Liputan Khusus Veneer Gigi

Veneer Gigi Kelinci Jadi Tren di Kalangan Selebriti Indonesia

Intan Kemala Sari - wolipop Jumat, 30 Jan 2015 11:02 WIB
Dok. Audy Dental Dok. Audy Dental

Jakarta - Dari sekian banyak metode untuk memperbaiki bentuk dan sususan gigi, veneer menjadi salah satu prosedur yang paling sering dipilih. Alasannya, proses pengerjaannya lebih cepat dan terbilang mudah. Bahkan metode ini pun dipilih oleh para selebriti Tanah Air, seperti Tessa Kaunang, Olla Ramlan dan Shinta Bachir.

Salah satu metode veener gigi yang mulai digandrungi adalah bunny teeth atau veneer gigi kelinci. Bunny teeth ini mulai populer karena dapat membuat senyum lebih indah dan tampak lebih muda. Seperti apa prosesnya pembuatannya?

Drg Adina Rahmayanti, SpKG mengatakan, bunny teeth dibuat dengan cara memanjangkan gigi centralis incisor atau dua gigi tengah bagian atas yang berbentuk seperti gigi kelinci. Selain itu, ukuran gigi tengah pun juga bisa diperbesar dengan menambahkan veneer pada ujung gigi.

"Gigi biasa ukuran mahkotanya sekitar tujuh sampai delapan milimeter. Kalau mau dibentuk bunny teeth, bisa dipanjangkan dan ditambah ukurannya dengan veener kira-kira satu milimeter," paparnya saat berbincang dengan Wolipop di Audy Dental Kemang, Jakarta Selatan, Senin (26/1/2015).

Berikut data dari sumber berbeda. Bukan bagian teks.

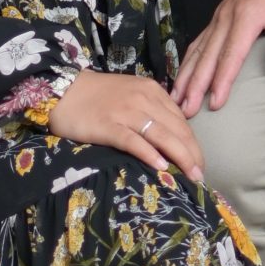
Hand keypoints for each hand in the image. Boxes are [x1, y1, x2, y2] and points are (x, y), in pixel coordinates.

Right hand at [49, 69, 205, 188]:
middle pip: (178, 129)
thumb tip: (173, 136)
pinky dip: (150, 154)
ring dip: (181, 157)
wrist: (64, 89)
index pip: (182, 120)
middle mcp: (144, 99)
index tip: (199, 162)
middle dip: (193, 154)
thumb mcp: (132, 95)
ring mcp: (126, 112)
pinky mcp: (109, 126)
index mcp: (152, 91)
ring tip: (191, 176)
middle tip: (201, 176)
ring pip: (163, 136)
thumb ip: (153, 109)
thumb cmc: (98, 96)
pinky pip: (134, 141)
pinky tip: (162, 167)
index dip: (193, 143)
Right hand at [170, 0, 264, 114]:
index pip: (232, 54)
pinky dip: (188, 60)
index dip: (222, 81)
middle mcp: (228, 16)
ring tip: (176, 99)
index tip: (215, 103)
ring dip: (186, 75)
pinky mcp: (219, 16)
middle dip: (196, 85)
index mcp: (248, 15)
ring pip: (198, 49)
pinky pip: (200, 40)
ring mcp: (220, 15)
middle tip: (186, 110)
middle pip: (208, 55)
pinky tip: (182, 76)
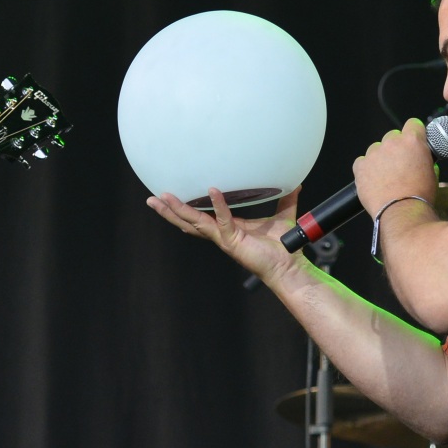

Dokter lulusan kedokteran gigi Universitas Trisakti ini juga mengatakan, ada cara lain yang bisa dilakukan untuk membuat bunny teeth. Yaitu dengan mengasah gigi seri sebelah kanan dan kiri. Hal ini secara otomatis membuat gigi tengah yang berbentuk seperti gigi kelinci terlihat lebih panjang.

"Kalau memang kondisi gigi tengah sudah bagus, tinggal diasah saja gigi serinya jadi lebih pendek, baru di-veneer. Kan kelihatannya gigi kelinci jadi panjang," katanya.

Tertarik melakukan prosedur bunny teeth? Tungguh dulu. Ternyata menurut dokter yang akrab disapa drg. Adin ini tidak semua orang cocok melakukannya. Ada beberapa aspek yang harus dipertimbangkan. "Bunny teeth juga lihat bentuk muka dulu ya, tergantung pantas atau tidak pantasnya. Kadang kalau tidak pantas, justru membuat muka kelihatan aneh," lanjutnya.

Untuk itu, konsultasi sebelum melakukan perawatan ini sangatlah dianjurkan. Dengan berkonsultasi, Anda dapat memahami kondisi dan permasalahan gigi sehingga dokter pun dapat menganjurkan prosedur yang terbaik bagi perawatan gigi.